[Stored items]
_____
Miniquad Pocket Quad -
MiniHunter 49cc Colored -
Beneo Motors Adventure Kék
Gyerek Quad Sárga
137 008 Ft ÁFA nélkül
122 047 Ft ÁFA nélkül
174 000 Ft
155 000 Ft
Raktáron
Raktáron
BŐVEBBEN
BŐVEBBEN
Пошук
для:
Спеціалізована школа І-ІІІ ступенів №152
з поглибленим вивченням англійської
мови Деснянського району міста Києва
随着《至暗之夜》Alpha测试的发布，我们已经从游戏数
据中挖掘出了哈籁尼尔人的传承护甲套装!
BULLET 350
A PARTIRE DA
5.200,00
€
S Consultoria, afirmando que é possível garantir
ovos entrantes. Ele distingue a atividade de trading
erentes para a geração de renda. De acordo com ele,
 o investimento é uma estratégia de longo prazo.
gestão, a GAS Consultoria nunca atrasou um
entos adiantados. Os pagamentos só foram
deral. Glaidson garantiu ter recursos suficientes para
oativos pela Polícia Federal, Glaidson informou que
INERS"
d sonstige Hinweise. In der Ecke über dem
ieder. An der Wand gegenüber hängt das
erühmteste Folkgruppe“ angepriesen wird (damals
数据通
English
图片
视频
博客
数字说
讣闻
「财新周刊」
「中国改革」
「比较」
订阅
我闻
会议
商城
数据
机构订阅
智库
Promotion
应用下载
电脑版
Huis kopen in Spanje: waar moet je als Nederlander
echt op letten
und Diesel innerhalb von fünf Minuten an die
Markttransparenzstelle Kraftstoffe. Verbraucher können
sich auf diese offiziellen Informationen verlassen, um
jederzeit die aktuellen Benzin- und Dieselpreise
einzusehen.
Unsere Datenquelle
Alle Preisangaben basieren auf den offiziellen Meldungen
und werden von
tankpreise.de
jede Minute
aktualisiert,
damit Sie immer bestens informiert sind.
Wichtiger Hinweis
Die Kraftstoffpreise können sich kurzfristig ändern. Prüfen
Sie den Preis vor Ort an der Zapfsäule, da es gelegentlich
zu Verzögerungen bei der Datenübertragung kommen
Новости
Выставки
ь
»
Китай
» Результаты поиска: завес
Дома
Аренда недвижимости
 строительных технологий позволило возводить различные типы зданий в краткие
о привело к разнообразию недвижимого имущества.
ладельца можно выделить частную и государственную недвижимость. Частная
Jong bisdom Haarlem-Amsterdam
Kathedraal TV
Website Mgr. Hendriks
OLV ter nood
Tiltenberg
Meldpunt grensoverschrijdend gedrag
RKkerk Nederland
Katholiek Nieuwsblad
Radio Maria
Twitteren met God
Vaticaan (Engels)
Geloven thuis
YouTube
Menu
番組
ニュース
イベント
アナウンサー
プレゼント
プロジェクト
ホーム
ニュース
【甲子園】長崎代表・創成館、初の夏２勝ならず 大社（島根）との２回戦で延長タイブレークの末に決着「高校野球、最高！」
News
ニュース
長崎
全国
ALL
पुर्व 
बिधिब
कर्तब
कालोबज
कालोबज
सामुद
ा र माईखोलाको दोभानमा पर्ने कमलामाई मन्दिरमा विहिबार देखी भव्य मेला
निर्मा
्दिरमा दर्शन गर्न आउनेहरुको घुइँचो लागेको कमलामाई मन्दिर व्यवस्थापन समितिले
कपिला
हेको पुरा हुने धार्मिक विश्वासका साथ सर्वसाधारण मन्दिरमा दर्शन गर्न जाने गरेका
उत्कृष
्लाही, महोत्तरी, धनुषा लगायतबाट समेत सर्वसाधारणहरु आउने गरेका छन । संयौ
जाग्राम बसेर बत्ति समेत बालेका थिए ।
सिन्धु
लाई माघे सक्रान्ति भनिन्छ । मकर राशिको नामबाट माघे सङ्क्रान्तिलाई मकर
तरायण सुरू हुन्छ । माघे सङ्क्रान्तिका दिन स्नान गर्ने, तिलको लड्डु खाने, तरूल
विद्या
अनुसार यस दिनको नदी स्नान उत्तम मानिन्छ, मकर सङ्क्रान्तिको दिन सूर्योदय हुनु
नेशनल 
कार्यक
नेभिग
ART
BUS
_____
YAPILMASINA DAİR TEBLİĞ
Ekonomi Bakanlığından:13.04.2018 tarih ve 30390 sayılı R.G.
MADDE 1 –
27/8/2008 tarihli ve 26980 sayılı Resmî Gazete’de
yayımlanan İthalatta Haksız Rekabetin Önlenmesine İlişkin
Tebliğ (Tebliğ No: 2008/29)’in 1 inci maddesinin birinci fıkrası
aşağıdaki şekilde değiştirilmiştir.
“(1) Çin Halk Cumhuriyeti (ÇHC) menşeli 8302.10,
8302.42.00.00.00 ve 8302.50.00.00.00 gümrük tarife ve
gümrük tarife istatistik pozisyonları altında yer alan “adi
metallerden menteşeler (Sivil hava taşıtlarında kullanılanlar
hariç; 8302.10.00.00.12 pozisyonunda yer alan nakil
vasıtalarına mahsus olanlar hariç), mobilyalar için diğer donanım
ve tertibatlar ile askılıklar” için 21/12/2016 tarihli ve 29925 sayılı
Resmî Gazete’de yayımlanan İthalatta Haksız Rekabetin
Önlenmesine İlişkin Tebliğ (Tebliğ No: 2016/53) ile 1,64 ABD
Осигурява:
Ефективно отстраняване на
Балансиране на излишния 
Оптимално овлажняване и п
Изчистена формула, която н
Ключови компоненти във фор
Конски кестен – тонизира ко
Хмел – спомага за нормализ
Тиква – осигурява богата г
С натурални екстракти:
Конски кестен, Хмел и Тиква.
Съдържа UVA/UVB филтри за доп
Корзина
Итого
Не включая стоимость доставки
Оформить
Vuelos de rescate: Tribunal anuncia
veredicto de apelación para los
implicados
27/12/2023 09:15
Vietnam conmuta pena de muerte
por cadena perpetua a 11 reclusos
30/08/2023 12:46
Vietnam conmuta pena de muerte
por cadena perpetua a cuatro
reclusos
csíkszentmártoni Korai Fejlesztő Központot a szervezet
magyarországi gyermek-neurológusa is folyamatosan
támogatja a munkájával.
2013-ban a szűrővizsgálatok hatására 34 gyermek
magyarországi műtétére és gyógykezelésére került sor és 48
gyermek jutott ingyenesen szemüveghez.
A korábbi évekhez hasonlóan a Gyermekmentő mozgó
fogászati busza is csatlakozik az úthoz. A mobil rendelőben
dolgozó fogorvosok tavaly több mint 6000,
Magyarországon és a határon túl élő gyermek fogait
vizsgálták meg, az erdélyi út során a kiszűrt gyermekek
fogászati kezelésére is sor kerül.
_____
Problem statement - All lines in the data above from the one with "vasıtalarına mahsus olanlar" through the one with "fogászati busza is" must be repeated exactly, and no others.

Solved exercise -
vasıtalarına mahsus olanlar hariç), mobilyalar için diğer donanım
ve tertibatlar ile askılıklar” için 21/12/2016 tarihli ve 29925 sayılı
Resmî Gazete’de yayımlanan İthalatta Haksız Rekabetin
Önlenmesine İlişkin Tebliğ (Tebliğ No: 2016/53) ile 1,64 ABD
Осигурява:
Ефективно отстраняване на
Балансиране на излишния 
Оптимално овлажняване и п
Изчистена формула, която н
Ключови компоненти във фор
Конски кестен – тонизира ко
Хмел – спомага за нормализ
Тиква – осигурява богата г
С натурални екстракти:
Конски кестен, Хмел и Тиква.
Съдържа UVA/UVB филтри за доп
Корзина
Итого
Не включая стоимость доставки
Оформить
Vuelos de rescate: Tribunal anuncia
veredicto de apelación para los
implicados
27/12/2023 09:15
Vietnam conmuta pena de muerte
por cadena perpetua a 11 reclusos
30/08/2023 12:46
Vietnam conmuta pena de muerte
por cadena perpetua a cuatro
reclusos
csíkszentmártoni Korai Fejlesztő Központot a szervezet
magyarországi gyermek-neurológusa is folyamatosan
támogatja a munkájával.
2013-ban a szűrővizsgálatok hatására 34 gyermek
magyarországi műtétére és gyógykezelésére került sor és 48
gyermek jutott ingyenesen szemüveghez.
A korábbi évekhez hasonlóan a Gyermekmentő mozgó
fogászati busza is csatlakozik az úthoz. A mobil rendelőben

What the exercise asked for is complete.